Ajouter du bien-être

Le bien-être est un sentiment, une impression que l’on peut aussi mesurer en médecine avec des échelles de qualité de vie. Pour justifier économiquement et socialement des mesures, des traitements, on pourra estimer les QALYs (quality adjusted life-years). En termes succincts, on estime la quantité de vie de bonne qualité offerte par l’extension de la vie attribuée à un traitement par exemple, et le coût qui y est associé. La science permet donc de proposer des mesures permettant la progression du bien-être de la population.

Je me permets ce long préambule pour revenir sur la refondation qui revient peu sur ces objectifs, sur la mission de la santé. Est-ce qu’on augmente vie, santé et bien-être en étant suivi par un médecin de famille ou en permettant des soins de proximité ? Rien n’est moins sûr. De grandes études ont démontré que les programmes de dépistage centralisés, comme celui qui a été instauré en cancer du sein au Québec depuis 20 ans, ont plus d’incidence que l’action individuelle du médecin qui offre un suivi longitudinal aux patients. De même, la centralisation de bon nombre d’activités médicales est associée à une plus grande productivité et de meilleurs résultats.

La décentralisation prônée dans la refondation ne semble pas prioriser ces faits scientifiques. Certes, il faut créer des pôles régionaux de soins forts et efficaces, avec la latitude pour ajuster une offre de services, mais la définition de l’offre de soins devrait être centralisée dans des organismes provinciaux indépendants de toute influence politique.

À titre d’exemple, les patients aux prises avec un cancer de la vessie, testiculaire, sarcome, de la gorge ou autres cancers relativement peu fréquents ont tout avantage à être évalués et traités par des équipes stables avec démonstration d’expertise et de résultats, et suivant des guides de pratique basés sur l’évidence. Dans chaque cas, il est prouvé que les chances de survie sont moins bonnes lorsque les décisions de traitement sont prises et appliquées par des équipes qui n’ont pas un nombre suffisant de références pour assurer la compétence du médecin et de son équipe.

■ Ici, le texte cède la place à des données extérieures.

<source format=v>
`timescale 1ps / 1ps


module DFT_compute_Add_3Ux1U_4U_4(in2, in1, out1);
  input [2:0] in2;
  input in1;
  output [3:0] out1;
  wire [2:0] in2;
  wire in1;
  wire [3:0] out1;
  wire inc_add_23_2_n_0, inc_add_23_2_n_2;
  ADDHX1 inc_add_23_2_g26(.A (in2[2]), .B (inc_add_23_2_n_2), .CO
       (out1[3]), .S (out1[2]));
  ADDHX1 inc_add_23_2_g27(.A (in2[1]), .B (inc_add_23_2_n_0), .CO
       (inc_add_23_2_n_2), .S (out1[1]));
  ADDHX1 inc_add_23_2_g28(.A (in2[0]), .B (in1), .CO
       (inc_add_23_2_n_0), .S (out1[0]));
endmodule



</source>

Par ailleurs, des initiatives assurant le bien-être à domicile, que ce soit pour des soins de longue durée ou de palliation, profitent de démonstrations scientifiques qui méritent un virage. Je réfère notamment aux initiatives de la Dre Geneviève Dechêne, à Verdun, qui a implanté à force de sueur et de sang des services de proximité pour des patients en fin de vie, libérant des lits d’hôpital et assurant sans compromis une qualité de vie à domicile.

Il y a donc beaucoup à dire sur la refondation et ces quelques lignes ne font que soulever des questions scientifiques en lien avec la validité de certaines des mesures proposées. Par contre, il revient aux dirigeants d’indiquer comment les 50 propositions s’inscrivent dans la mission du ministère de la Santé ou en quoi elles la modifient. Et peut-être est-il temps de revoir cette mission. L’approbation de l’aide médicale à mourir (AMM) s’inscrit en marge alors qu’elle vise le bien-être sans visée d’augmentation de la vie ou la santé. L’AMM a secoué le monde médical et continue à le faire avec des inclusions plus larges des individus admissibles. Il est peut-être aussi temps de secouer le ministère de la Santé et des Services sociaux en osant demander si l’on axe l’activité pour viser d’abord santé et bien-être au détriment de la vie…

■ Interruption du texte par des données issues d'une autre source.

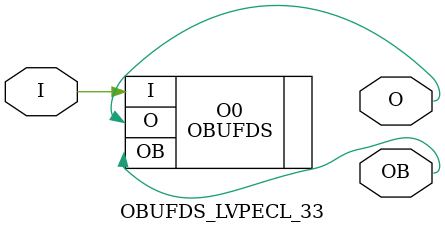
<source format=v>


`timescale  1 ps / 1 ps


module OBUFDS_LVPECL_33 (O, OB, I);

    output O, OB;

    input  I;

	OBUFDS #(.IOSTANDARD("LVPECL_33")) O0 (.O(O), .I(I), .OB(OB));


endmodule



</source>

« La santé est la chose essentielle après la moralité », a dit Thomas Jefferson. En notre temps, à titre de société, notre morale devrait être d’offrir la santé au plus grand nombre. À ce titre, il faut discuter les propositions de refondation, en dehors d’un argument politique improductif, pour définir ensemble ce que devrait réaliser le système de santé pour les Québécois.